Bishop of Hippo, Teacher of the Faith


Augustine, Bishop of Hippo
Bishop of Hippo, Teacher of the Faith

Attributed to Gerard Seghers, Public Domain

Augustine, was, a most influential figure of the early church in the west. Augustine’s parents, Patricius and Monica, were ambitious for him and struggled financially to obtain the best possible education for him. While at university in Carthage, he developed a deep thirst for truth, which took him first into Manichaeism. Its beliefs were based on local Mesopotamian religious movements and Gnosticism.

In 383 Augustine moved to Rome and soon obtained a position as professor of rhetoric at what was then the western imperial capital, Milan. By this time he had become dissatisfied with the Manichaean pseudo-scientific explanations of reality. He was greatly influenced by Bishop Ambrose, who introduced him to a chain of Philosophical thinkers and thought and a more spiritualised interpretation of Scripture than he had met in North Africa.

Augustine eventually came to the conclusion that a commitment to Christianity was a total commitment to a disciplined life-style, dedicated to God. He struggled within himself over the cost of this commitment, but was eventually “converted” in 386. Abandoning the prospect of marriage and a brilliant public career, he received baptism from Ambrose at Easter in 387. Augustine resolved to return to North Africa and to live as a monk, seeking a life of contemplation and prayer.

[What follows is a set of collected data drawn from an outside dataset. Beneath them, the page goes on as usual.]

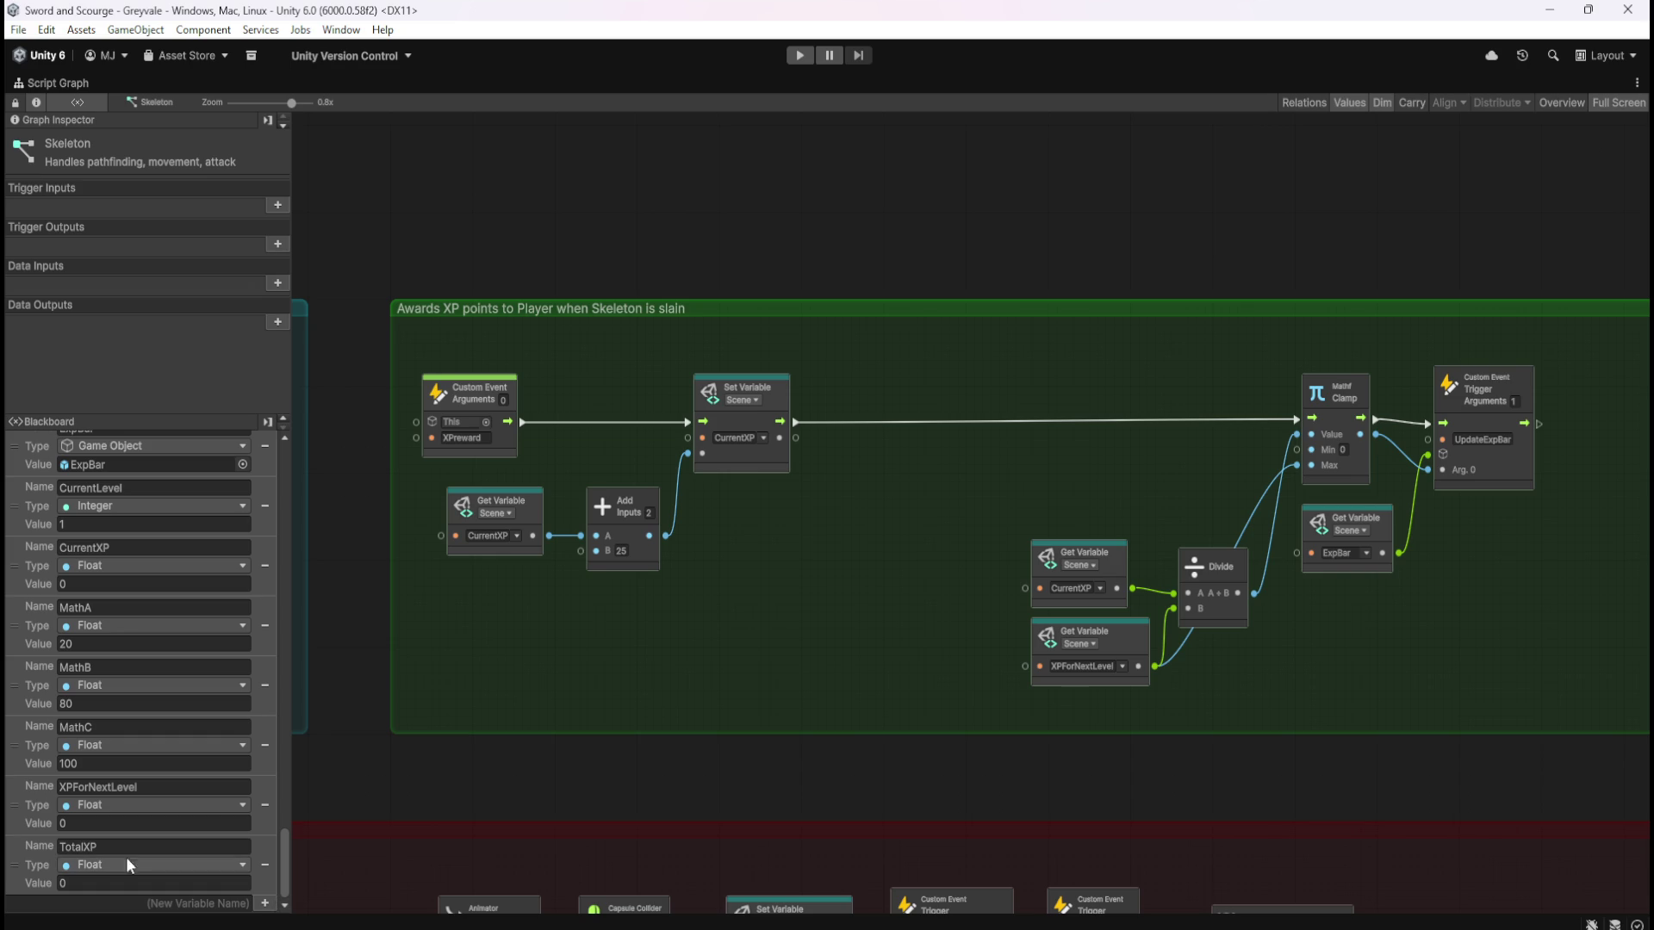
Add TotalXP Set Variable after the CurrentXP setter and a TotalXP Get Variable beside it
mouse_move(22, 864)
mouse_down()
mouse_move(853, 514)
mouse_move(872, 464)
mouse_up()
drag(937, 556, 954, 462)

While looking for a suitable place for a monastic community, he was made a minister by the people of the church in Hippo, and became bishop of Hippo in 395, a position he held until his death. In addition to his many responsibilities as bishop, Augustine carried on an extensive literary output in letters, treatises and sermons. He wrote at length against the Manichaeans and became embroiled in the major debates in the western church over the nature of the church. He debated with the Donatists, and the Pelagians Where Pelagius was the moral reformer urging responsibility, Augustine was the redeemed sinner who knows that it is all God’s work in us.

Augustine's Confessions is a classic spiritual autobiography, and his City of God shaped western thinking about the meaning of historical events. Augustine also wrote extensively on grace against those who looked for visible evidence in themselves or the church of their standing before God.

The most outstanding of early Christian thinkers in the western church, Augustine had a profound influence on the medieval world, and a continuing effect even beyond the period of the Reformation.

BORN: 13 November 354, Thagaste, North Africa (present day Algeria).

DIED: 28 August 430 AD, Hippo Regius, Annaba, Algeria.